PUTRAJAYA: Malaysia made significant success in renegotiating the East Coast Rail Link (ECRL) project with China, where apart from bringing down the construction cost, the government has also managed to get partial refund from the advance payment made by the previous administration.
Prime Minister Tun Dr Mahathir Mohamad said China Communications Construction Company Ltd (CCCC) had agreed to refund part of the RM3.1bil advance payment paid for Phase 2, double tracking and the northern extension under the original contract.
The CCCC will refund RM500mil within a week from April 12, the date it signed a supplementary agreement with Malaysia Rail Link Sdn Bhd to pave the way for the resumption of the project.
“A further RM500mil (will be refunded) within a month from April 12, for a total of RM1bil.
“The balance will be settled within three months after deductions for verified claims due to abortive works, suspension and cancellation of the northern extension,” he told the media at a special press conference yesterday.

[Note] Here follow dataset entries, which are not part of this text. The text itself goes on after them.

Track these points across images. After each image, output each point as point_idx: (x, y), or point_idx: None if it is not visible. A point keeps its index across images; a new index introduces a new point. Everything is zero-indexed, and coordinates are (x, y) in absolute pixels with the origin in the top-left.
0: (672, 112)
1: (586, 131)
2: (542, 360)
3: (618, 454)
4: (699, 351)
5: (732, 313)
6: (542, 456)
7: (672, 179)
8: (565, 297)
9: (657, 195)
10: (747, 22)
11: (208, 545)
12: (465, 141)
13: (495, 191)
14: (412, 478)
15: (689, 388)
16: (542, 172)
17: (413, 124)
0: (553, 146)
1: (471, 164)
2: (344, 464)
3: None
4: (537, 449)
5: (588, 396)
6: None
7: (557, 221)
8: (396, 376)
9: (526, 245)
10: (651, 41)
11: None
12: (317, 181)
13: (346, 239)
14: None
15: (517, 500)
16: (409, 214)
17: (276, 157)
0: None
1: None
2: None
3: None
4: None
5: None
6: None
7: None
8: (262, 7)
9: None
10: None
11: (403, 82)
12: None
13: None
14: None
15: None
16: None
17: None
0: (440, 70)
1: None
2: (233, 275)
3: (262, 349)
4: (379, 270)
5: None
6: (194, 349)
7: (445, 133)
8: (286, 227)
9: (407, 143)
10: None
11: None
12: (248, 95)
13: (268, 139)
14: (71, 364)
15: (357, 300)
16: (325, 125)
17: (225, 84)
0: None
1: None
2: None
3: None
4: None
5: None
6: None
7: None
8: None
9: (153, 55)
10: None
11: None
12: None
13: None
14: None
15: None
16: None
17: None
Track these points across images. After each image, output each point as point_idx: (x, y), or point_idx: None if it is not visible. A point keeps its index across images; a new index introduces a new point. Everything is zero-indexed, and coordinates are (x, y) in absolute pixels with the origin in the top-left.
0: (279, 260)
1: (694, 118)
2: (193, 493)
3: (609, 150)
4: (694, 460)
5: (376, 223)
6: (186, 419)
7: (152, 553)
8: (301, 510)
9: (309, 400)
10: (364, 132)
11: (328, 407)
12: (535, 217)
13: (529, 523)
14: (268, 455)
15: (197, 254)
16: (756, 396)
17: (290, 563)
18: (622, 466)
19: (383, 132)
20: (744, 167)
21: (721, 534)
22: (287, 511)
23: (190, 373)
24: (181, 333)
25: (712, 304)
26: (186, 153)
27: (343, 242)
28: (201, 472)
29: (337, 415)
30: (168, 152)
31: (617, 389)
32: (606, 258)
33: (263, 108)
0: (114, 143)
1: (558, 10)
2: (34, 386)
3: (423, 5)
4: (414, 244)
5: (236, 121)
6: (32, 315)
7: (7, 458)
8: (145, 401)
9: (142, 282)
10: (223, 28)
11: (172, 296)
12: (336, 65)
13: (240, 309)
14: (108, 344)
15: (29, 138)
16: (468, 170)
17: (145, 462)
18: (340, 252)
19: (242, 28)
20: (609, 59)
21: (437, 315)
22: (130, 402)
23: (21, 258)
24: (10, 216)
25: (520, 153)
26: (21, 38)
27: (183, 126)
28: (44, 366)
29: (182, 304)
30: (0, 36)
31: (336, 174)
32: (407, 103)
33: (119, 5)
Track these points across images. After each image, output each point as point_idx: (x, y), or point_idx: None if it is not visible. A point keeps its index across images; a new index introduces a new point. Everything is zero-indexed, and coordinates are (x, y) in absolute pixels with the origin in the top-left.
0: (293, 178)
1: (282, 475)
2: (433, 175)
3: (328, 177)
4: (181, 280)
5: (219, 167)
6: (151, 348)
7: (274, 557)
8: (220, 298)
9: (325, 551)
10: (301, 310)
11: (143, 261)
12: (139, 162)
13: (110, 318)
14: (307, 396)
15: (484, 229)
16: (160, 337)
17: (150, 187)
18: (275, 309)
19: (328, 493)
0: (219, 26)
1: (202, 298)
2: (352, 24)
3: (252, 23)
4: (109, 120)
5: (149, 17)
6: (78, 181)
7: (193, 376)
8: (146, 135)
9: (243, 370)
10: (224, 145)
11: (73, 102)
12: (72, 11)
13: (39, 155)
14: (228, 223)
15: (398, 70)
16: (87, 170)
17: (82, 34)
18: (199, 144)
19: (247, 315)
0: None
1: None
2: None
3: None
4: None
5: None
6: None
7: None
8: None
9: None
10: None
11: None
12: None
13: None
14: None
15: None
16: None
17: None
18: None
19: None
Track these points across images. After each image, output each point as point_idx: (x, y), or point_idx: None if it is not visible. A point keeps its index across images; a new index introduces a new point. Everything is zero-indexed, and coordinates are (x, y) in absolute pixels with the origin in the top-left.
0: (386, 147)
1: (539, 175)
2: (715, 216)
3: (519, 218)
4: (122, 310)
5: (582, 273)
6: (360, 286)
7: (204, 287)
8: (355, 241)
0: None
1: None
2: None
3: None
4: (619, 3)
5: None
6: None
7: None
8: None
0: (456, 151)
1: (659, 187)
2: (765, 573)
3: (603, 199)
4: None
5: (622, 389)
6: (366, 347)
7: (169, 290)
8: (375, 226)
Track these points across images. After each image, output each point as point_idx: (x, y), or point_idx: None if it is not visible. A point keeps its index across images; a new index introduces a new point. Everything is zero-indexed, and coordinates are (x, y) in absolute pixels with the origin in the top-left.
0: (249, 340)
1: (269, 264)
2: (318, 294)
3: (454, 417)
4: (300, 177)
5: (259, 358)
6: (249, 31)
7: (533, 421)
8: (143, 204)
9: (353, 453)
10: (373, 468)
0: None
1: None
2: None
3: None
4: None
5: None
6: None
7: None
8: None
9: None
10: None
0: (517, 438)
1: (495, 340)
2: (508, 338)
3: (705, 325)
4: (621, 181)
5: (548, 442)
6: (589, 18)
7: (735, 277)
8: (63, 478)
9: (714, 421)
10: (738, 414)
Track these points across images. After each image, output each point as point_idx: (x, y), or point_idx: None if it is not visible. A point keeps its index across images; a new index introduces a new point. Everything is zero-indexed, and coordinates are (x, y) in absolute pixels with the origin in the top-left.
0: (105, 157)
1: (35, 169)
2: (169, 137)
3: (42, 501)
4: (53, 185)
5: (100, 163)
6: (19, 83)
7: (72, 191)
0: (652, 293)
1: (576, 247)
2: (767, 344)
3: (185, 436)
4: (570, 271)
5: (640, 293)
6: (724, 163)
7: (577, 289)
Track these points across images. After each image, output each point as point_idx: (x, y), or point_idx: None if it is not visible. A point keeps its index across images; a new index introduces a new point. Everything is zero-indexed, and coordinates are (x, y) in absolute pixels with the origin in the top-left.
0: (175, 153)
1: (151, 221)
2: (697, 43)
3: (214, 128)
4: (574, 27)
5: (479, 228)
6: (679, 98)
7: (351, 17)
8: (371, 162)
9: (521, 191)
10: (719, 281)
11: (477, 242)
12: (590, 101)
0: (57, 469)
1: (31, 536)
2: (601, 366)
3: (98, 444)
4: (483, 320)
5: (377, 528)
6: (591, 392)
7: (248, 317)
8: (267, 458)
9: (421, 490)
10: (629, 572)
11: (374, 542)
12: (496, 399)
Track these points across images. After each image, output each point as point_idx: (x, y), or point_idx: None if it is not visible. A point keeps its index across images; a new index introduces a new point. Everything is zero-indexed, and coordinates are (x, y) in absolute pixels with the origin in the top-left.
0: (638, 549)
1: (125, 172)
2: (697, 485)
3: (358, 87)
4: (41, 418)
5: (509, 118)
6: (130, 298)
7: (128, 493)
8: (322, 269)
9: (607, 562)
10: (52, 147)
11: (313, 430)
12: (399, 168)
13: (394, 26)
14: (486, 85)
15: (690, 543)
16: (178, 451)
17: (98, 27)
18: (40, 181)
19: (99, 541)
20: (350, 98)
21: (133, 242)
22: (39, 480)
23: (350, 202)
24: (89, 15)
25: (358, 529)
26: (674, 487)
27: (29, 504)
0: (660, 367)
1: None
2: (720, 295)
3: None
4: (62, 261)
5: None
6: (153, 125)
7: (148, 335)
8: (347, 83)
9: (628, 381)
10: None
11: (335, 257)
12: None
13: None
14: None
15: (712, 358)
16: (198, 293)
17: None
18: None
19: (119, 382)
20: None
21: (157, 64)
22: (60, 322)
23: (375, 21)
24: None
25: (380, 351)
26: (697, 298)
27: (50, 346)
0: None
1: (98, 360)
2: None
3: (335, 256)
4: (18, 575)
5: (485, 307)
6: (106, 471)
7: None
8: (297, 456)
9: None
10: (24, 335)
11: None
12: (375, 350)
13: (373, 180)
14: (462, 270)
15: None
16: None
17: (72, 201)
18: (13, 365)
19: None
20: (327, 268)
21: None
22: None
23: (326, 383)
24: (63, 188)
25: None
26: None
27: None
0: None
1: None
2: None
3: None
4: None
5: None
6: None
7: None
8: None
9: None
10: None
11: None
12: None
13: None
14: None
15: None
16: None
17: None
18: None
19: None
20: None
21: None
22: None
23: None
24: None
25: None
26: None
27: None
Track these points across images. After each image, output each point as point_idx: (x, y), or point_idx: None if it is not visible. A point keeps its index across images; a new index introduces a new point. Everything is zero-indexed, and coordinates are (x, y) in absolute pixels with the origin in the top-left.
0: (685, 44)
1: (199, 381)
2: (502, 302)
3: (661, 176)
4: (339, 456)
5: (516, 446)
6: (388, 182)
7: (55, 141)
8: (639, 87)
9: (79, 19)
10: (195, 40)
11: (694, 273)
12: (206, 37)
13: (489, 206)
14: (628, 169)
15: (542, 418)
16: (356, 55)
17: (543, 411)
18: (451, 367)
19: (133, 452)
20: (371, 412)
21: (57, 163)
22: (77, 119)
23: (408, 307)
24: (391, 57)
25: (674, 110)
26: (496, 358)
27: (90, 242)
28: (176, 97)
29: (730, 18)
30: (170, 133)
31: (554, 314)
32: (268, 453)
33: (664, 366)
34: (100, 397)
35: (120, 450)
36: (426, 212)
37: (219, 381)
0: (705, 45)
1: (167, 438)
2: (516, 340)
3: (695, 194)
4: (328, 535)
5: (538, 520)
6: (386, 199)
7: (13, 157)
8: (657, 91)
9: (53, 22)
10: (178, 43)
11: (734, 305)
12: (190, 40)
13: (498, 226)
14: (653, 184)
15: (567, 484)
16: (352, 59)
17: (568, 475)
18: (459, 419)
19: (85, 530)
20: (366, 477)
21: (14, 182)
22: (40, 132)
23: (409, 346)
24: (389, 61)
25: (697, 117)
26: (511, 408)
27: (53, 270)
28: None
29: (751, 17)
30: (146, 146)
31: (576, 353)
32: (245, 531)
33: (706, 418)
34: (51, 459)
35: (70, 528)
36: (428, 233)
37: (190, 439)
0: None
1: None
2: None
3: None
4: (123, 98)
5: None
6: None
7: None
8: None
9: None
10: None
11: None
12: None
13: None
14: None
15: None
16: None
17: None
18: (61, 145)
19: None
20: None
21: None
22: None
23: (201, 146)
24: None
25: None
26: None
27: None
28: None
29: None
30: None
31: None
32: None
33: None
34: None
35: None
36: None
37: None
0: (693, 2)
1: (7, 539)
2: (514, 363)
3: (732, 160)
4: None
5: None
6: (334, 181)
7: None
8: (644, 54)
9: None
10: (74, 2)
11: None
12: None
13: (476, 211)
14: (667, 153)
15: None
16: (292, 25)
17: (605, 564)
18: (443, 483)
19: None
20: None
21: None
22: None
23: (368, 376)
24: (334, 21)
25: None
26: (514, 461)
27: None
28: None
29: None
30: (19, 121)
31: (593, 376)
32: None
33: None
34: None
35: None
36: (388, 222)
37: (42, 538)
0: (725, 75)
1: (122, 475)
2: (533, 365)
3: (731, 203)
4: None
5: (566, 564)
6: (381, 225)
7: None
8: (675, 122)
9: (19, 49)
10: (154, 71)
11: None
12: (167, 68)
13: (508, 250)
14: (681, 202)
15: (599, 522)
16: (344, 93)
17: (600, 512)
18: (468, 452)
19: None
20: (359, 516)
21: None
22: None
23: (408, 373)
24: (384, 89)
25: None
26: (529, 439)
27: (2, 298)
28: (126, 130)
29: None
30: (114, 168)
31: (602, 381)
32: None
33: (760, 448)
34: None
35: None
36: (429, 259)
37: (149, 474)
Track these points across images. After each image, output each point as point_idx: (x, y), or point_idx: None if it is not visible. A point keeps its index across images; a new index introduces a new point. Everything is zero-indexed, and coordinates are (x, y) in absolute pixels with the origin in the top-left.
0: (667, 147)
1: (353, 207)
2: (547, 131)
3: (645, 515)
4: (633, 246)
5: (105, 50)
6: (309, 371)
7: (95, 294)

The Prime Minister, however, did not indicate the total amount to be refunded to the government.
The renegotiation also resulted in the cost of the project now to be at RM44bil, a significant reduction from the original cost of RM66bil.
Dr Mahathir explained that with the project now costing at RM44bil, the loan amount from China-EXIM Bank would be substantially reduced.
While the amount was still being negotiated, the government expect this to lessen its financial burden in terms of principal repayment amount, total interest costs and other fees, he added.
Under the original ECRL agreement, the total project cost was RM66.7bil and the loan amount from China-EXIM Bank at 85% would have amounted to RM56.7bil.
“Under the previous government, the current amount signed for with China-EXIM Bank is RM39.1bil for Phase 1 alone. The balance of the RM17.6bil for Phase 2 and the northern extension, luckily, were yet to be signed,” he said of the previous deal.
The government has also managed to increase local participation in the project where the percentage has now been increased to 40% of civil works from the 30% in the original deal in an effort to boost the local infrastructure sector, said Dr Mahathir.
Operation and maintenance of the ECRL will be through a joint venture company to be set up by CCCC and MRL with equal share.
This arrangement will ease the financial burden on Malaysia, which previously was to bear the entire cost of the operation and maintenance, said the Prime Minister, adding that this would improve the long-term viability of the project while leveraging on CCCC’s expertise in the two areas.
“We are confident that CCCC’s involvement will attract and spur investment along the rail link corridor, especially from China,” he said.
Pointing out that the Pakatan Harapan government is not against the ECRL project, the Prime Minister said its objection was always about the high cost of the original agreement signed by the Barisan Nasional administration.
“The government’s main objection to the original ECRL project was premised on the way and speed at which the original contract was negotiated and signed in 2016. It was an unjustified, hefty lump sum price which lacked clarity in terms of technical specifications, price and, by extension, economic justification,” he said.
Dr Mahathir said the government was faced with the choice to either renegotiate or pay termination costs of about RM21.78bil, with nothing to show for it.
“As such, we chose to go back to the negotiation table and call for a more equitable deal, whereby the needs of the Malaysian people would be prioritised,” he said.